▸ Assignment:
Go through the entries below and collect each line with the string "cdots" in it.

[Extracted records]
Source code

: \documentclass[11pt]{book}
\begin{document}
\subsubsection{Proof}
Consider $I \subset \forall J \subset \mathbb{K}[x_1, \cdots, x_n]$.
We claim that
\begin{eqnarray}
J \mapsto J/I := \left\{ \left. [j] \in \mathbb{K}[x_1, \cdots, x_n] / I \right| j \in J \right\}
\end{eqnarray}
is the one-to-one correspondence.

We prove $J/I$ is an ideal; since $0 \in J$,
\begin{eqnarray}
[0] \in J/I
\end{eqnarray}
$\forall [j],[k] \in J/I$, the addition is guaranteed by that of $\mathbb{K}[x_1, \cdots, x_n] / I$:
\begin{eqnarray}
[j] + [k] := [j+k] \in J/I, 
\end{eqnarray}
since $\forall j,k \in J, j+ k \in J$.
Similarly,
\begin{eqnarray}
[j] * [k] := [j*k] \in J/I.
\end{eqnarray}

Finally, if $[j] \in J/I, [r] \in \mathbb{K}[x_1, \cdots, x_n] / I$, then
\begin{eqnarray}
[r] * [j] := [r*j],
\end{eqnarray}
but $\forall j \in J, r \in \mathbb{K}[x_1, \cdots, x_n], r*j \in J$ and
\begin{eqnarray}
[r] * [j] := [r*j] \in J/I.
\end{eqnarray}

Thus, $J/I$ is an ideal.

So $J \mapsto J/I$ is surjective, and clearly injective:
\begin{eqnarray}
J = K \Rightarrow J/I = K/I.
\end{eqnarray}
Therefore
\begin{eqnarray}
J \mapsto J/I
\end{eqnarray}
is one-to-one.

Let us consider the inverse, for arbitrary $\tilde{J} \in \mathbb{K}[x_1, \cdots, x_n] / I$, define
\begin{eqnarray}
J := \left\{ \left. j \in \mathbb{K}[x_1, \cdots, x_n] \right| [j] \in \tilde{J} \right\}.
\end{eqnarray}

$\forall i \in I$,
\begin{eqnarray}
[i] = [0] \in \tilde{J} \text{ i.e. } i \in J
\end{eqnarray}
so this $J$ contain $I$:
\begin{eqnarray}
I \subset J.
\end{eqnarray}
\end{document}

▸ Written answer:
Consider $I \subset \forall J \subset \mathbb{K}[x_1, \cdots, x_n]$.
J \mapsto J/I := \left\{ \left. [j] \in \mathbb{K}[x_1, \cdots, x_n] / I \right| j \in J \right\}
$\forall [j],[k] \in J/I$, the addition is guaranteed by that of $\mathbb{K}[x_1, \cdots, x_n] / I$:
Finally, if $[j] \in J/I, [r] \in \mathbb{K}[x_1, \cdots, x_n] / I$, then
but $\forall j \in J, r \in \mathbb{K}[x_1, \cdots, x_n], r*j \in J$ and
Let us consider the inverse, for arbitrary $\tilde{J} \in \mathbb{K}[x_1, \cdots, x_n] / I$, define
J := \left\{ \left. j \in \mathbb{K}[x_1, \cdots, x_n] \right| [j] \in \tilde{J} \right\}.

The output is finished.